VI.  A transferência de pessoal e equipamentos acompanhado de um financiamento insuficiente onerará os órgãos dos municípios com um esforço financeiro significativo, desconhecendo-se ainda os moldes exatos da transferência de receitas para que as Autarquias possam assegurar estas novas competências;

VII.                       Apesar da descentralização democrática da administração pública constituir um dos princípios fundamentais da organização e funcionamento do Estado (artº 6º nº 1 da CRP), a Lei nº 50/2018  resultou de um acordo apenas entre o governo PS e o PSD e a sua  aprovação  pela Assembleia da República  teve a discordância  de todas as  outras forças políticas.

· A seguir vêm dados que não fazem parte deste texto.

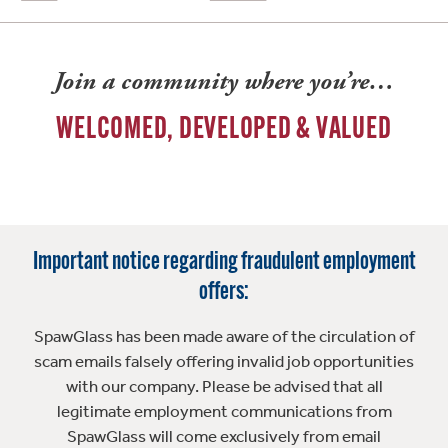
Join a community where you’re…
WELCOMED, DEVELOPED & VALUED
Important notice regarding fraudulent employment
offers:
SpawGlass has been made aware of the circulation of
scam emails falsely offering invalid job opportunities
with our company. Please be advised that all
legitimate employment communications from
SpawGlass will come exclusively from email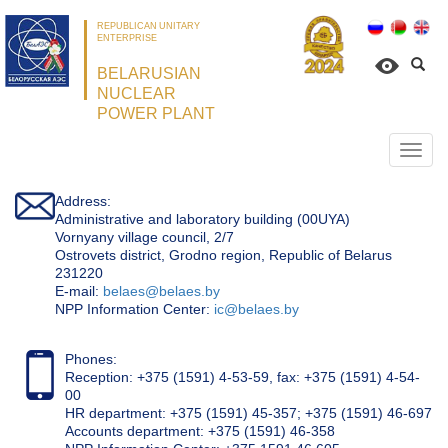
REPUBLICAN UNITARY
ENTERPRISE
BELARUSIAN
NUCLEAR
POWER PLANT
Откр
нави
Address:
Administrative and laboratory building (00UYA)
Vornyany village council, 2/7
Ostrovets district, Grodno region, Republic of Belarus
231220
Е-mail:
belaes@belaes.by
NPP Information Center:
ic@belaes.by
Phones:
Reception: +375 (1591) 4-53-59, fax: +375 (1591) 4-54-
00
HR department: +375 (1591) 45-357; +375 (1591) 46-697
Accounts department: +375 (1591) 46-358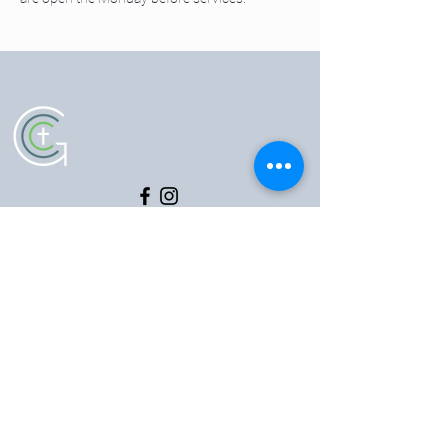
5102 Old National Pike
|
Frederick, MD 21702
(301) 473-4337
|
hello@gccfred.org
Office Hours:
Monday: closed
Tuesday-Friday: 8:30-4:30
Saturday: closed
Sunday: 7:00-1:00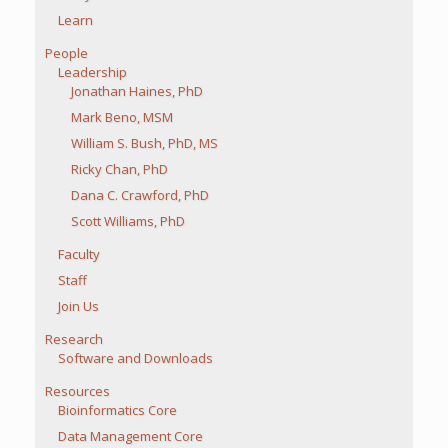
Learn
People
Leadership
Jonathan Haines, PhD
Mark Beno, MSM
William S. Bush, PhD, MS
Ricky Chan, PhD
Dana C. Crawford, PhD
Scott Williams, PhD
Faculty
Staff
Join Us
Research
Software and Downloads
Resources
Bioinformatics Core
Data Management Core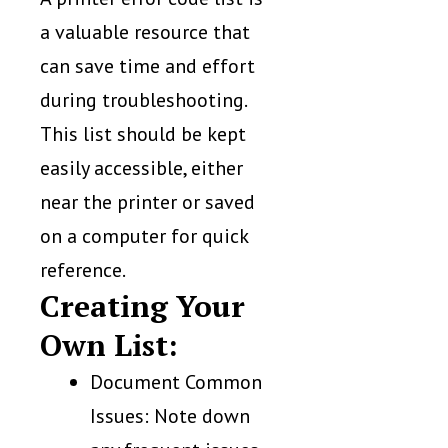
a valuable resource that
can save time and effort
during troubleshooting.
This list should be kept
easily accessible, either
near the printer or saved
on a computer for quick
reference.
Creating Your
Own List:
Document Common
Issues: Note down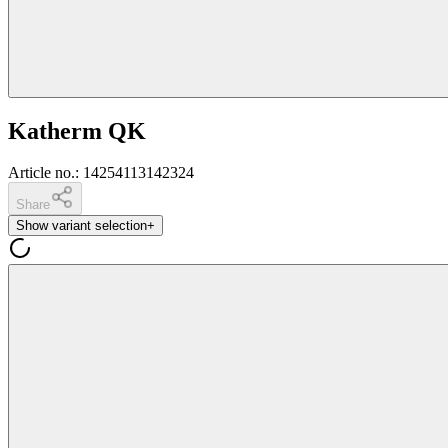
Katherm QK
Article no.
:
14254113142324
Share
Show variant selection
+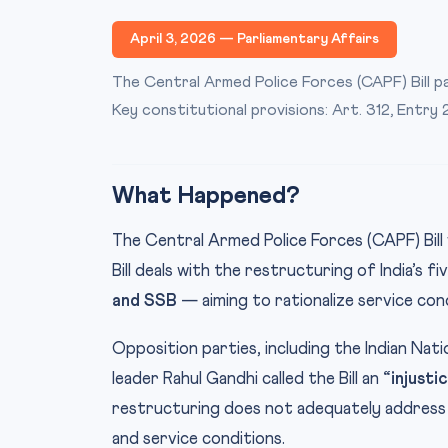
April 3, 2026 — Parliamentary Affairs
The Central Armed Police Forces (CAPF) Bill p
Key constitutional provisions: Art. 312, Entry 
What Happened?
The Central Armed Police Forces (CAPF) Bil
Bill deals with the restructuring of India’s
and SSB
— aiming to rationalize service con
Opposition parties, including the Indian Nat
leader Rahul Gandhi called the Bill an
“injusti
restructuring does not adequately address
and service conditions.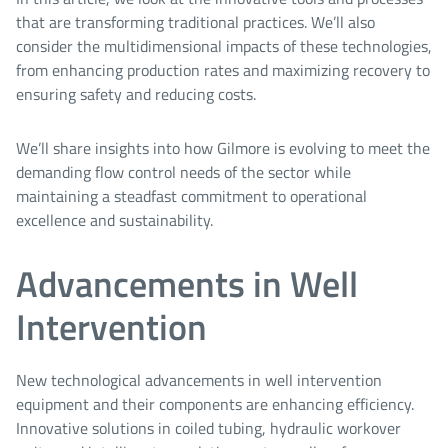
that are transforming traditional practices. We’ll also
consider the multidimensional impacts of these technologies,
from enhancing production rates and maximizing recovery to
ensuring safety and reducing costs.
We’ll share insights into how Gilmore is evolving to meet the
demanding flow control needs of the sector while
maintaining a steadfast commitment to operational
excellence and sustainability.
Advancements in Well
Intervention
New technological advancements in well intervention
equipment and their components are enhancing efficiency.
Innovative solutions in coiled tubing, hydraulic workover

VIII.                     Conforme o artigo 44.º da Lei 50/2018, de 16 de agosto, esta lei só produz efeitos após a aprovação dos respetivos diplomas legais de âmbito sectorial, contudo tais  diplomas sectoriais não foram publicados até à presente data, não permitindo assim aos municípios percecionar de forma objetiva e rigorosa o sentido, a extensão e o conteúdo  da anunciada descentralização administrativa. E são ainda desconhecidos  os montantes  exatos das  verbas a transferir  para que as autarquias possam assegurar cabalmente essas novas competências.

 

IX.  A transferência de competências para as autarquias locais não pode agravar as desigualdades territoriais e  deve ocorrer apenas nas áreas em que os municípios estejam em melhores condições de assegurar o respectivo exercício. 

Pelo exposto, e também por mera cautela e por não terem sido ainda publicados os referidos diplomas sectoriais, a Assembleia Municipal de Torres Novas,  nos termos e para os efeitos   do artigo 4º, n.º 2  a) da Lei nº 50/2018, de 16 de Agosto e do  artigo 25.º, n.º 2, alíneas j) e k) do Anexo I da Lei n.º 75/2013, de 12 de Setembro, DELIBERA:

1 - Não pretender a  transferência de competências para o Município de Torres Novas no ano de 2019;

2- Comunicar tal decisão à Direção-Geral das Autarquias Locais;

3  - Defender que a transferência das competências para as Autarquias Locais não deve agravar as desigualdades territoriais e deve ocorrer apenas nas áreas em que os municípios estejam em melhores condições de assegurar o respectivo exercício e que não será admissível qualquer desresponsabilização do Estado central nas suas funções sociais de âmbito universal como a Educação, Saúde e Cultura.